=== 必要な作業 1 ===
レコードの先頭から"- ❌ Windows"を含む行までの範囲を、両端の行も含めて一字一句そのまま書き写すこと。画像は答えに入れないこと。

=== 表示テキスト ===
+ + + + +

思考の掃き溜め

森のなかを駆け巡りながら色々考えたことのストック、とたまに日常のこと

オリエンテーリングはなぜ面白いか

オリエンテーリング愛好家のみなさん、こんにちは。

筑波大学オリエンテーリング部4年の田中基成といいます。

この記事は僕ともう一人の部員(この人は最終日の執筆者になります、お楽しみに)と勢いで立ち上げた「オリエンティア Advent Calendar」(http://www.adventar.org/calendars/1681)の一記事です。広報をした当初、思っていたより反響が大きく、25枠という最初は集まるのかなと思っていた執筆者枠にも枠の数を遥かに上回る応募があり「なんだ、みんな書きたがりじゃないか」と笑いました。

今回のこの企画を通して読む人も書く人もワクワクしていただいて、そのワクワク感が日本のオリエンテーリング界をもっと楽しくする原動力・きっかけになれば幸いです。

 

さて、そんな企画の一発目であるこの記事。色々と書きたいことはあって悩みましたがわかりやすく「オリエンテーリングがなぜ面白いか」でいきます。

 

オリエンテーリングはなぜ面白いか

オリエンテーリング面白いですよね!

気がつけば競技を初めてもうすぐ4年。当たり前のように毎週末泥まみれになりに山に公園に行っていますが、なぜこんなに自分にとって面白いのかを考えてみました。

 

自然の中を走るのが面白い!

いまトレイルランニングウルトラマラソンがブームになっています。自然の中を走るだけでも楽しいのですが、オリエンテーリングの特色はやはりトレイル以外を走れるところ。方向だけを見て爽やかな森のなかをガシガシと直進、最高に気持ちがいい。そして、富士テレインでは岩がむき出しの沢をよじ登り、八ヶ岳テレインでは爽やかに走り、群馬テレインでは牧場の匂いを全身で感じる。そんな場所によって見せてくれる光景が違うのもまた魅力的。

 
ナビゲーションが面白い!

最近のロゲイニングブームも相まって、少しずつ認知されている「ナビゲーションスポーツ」という枠組み。しかし、オリエンテーリングにおける「ナビゲーション」はしばしば指摘されるようにマニアック。芸術的なコンタ表現・植生の繊細な記載・多すぎる地図記号など普段使うような地図からしたら明らかな情報過多。でも描いてある通りに特徴物が出てきて、コンパス直進を打てば目の前にコントロールが現れる、そんな繊細な地図を用いて行えるナビゲーションはやっぱり面白い。

+ + + + +

=== データ一覧 ===
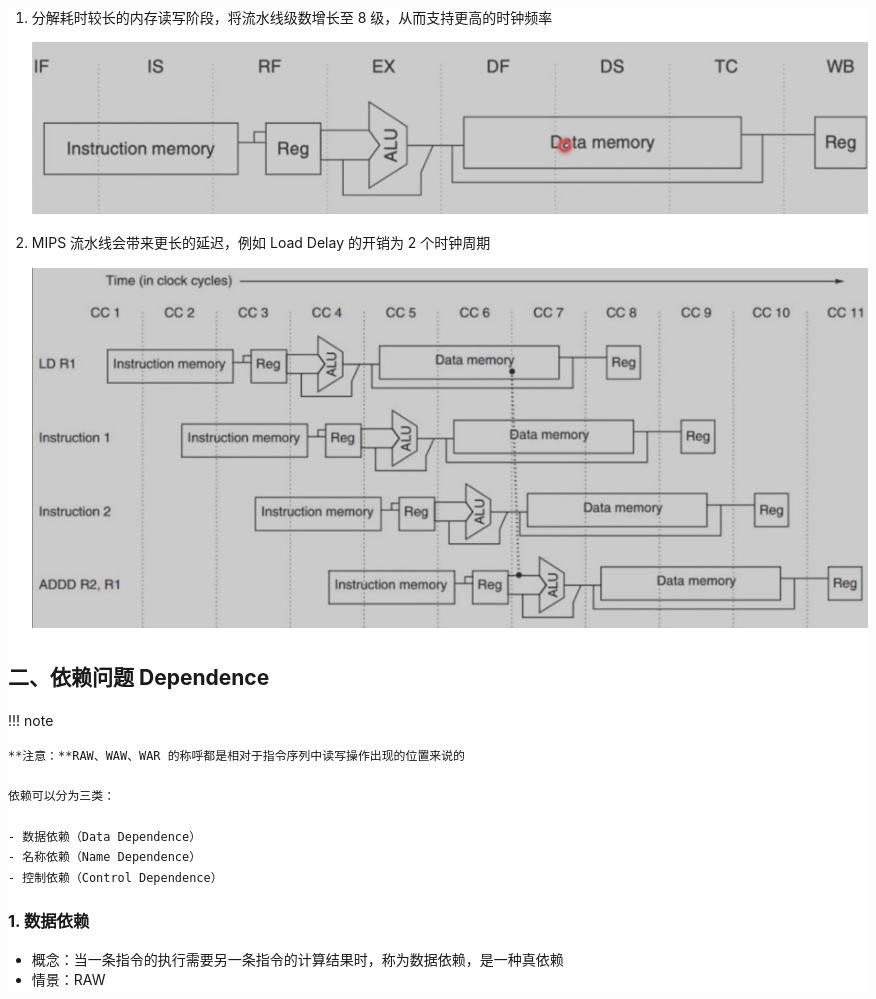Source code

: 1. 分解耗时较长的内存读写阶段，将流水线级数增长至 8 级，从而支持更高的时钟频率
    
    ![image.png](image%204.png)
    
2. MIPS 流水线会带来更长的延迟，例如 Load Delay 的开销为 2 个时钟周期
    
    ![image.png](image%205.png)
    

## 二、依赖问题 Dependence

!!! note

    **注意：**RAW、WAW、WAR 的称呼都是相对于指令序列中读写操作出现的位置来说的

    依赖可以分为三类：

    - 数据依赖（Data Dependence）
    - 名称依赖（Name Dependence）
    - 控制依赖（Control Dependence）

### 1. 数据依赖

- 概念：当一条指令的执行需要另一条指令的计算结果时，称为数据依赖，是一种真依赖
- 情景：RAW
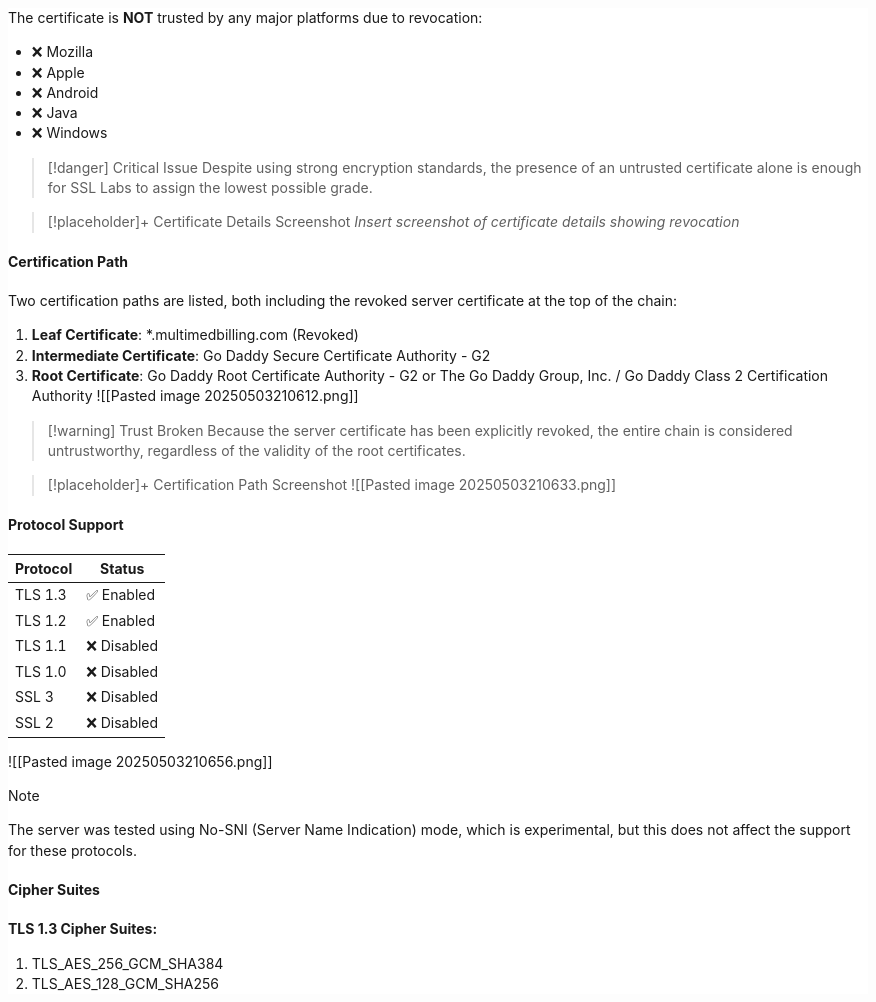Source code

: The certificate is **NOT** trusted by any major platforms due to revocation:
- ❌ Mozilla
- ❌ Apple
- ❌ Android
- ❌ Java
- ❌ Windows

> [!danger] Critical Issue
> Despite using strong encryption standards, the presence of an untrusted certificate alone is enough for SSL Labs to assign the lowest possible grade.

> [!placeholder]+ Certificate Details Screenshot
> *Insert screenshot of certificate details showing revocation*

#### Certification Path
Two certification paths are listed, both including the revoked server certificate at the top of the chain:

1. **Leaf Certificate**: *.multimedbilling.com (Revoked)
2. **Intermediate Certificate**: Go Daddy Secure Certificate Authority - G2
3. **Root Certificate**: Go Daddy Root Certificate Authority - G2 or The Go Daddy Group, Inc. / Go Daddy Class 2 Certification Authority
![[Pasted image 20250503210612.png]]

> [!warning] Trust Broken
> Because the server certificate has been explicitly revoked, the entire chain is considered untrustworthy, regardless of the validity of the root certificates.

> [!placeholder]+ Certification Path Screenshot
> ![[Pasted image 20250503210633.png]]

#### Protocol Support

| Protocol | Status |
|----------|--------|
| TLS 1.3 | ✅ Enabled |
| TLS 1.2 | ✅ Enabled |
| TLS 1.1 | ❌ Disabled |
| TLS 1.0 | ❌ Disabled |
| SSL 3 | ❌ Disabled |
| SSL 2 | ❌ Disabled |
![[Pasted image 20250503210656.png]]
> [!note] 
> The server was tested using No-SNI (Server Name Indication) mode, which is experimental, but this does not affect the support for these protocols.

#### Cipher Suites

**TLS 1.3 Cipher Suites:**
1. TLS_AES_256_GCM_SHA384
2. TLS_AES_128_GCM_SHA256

+ + + + +

=== 必要な作業 2 ===
表示テキストで、アドベントカレンダーの執筆者枠は最初にいくつ設けられていたか。

=== 作業の出力 1 ===
Source code

: 1. 分解耗时较长的内存读写阶段，将流水线级数增长至 8 级，从而支持更高的时钟频率
    
    ![image.png](image%204.png)
    
2. MIPS 流水线会带来更长的延迟，例如 Load Delay 的开销为 2 个时钟周期
    
    ![image.png](image%205.png)
    

## 二、依赖问题 Dependence

!!! note

    **注意：**RAW、WAW、WAR 的称呼都是相对于指令序列中读写操作出现的位置来说的

    依赖可以分为三类：

    - 数据依赖（Data Dependence）
    - 名称依赖（Name Dependence）
    - 控制依赖（Control Dependence）

### 1. 数据依赖

- 概念：当一条指令的执行需要另一条指令的计算结果时，称为数据依赖，是一种真依赖
- 情景：RAW
Source code

: The certificate is **NOT** trusted by any major platforms due to revocation:
- ❌ Mozilla
- ❌ Apple
- ❌ Android
- ❌ Java
- ❌ Windows

=== 作業の出力 2 ===
25枠。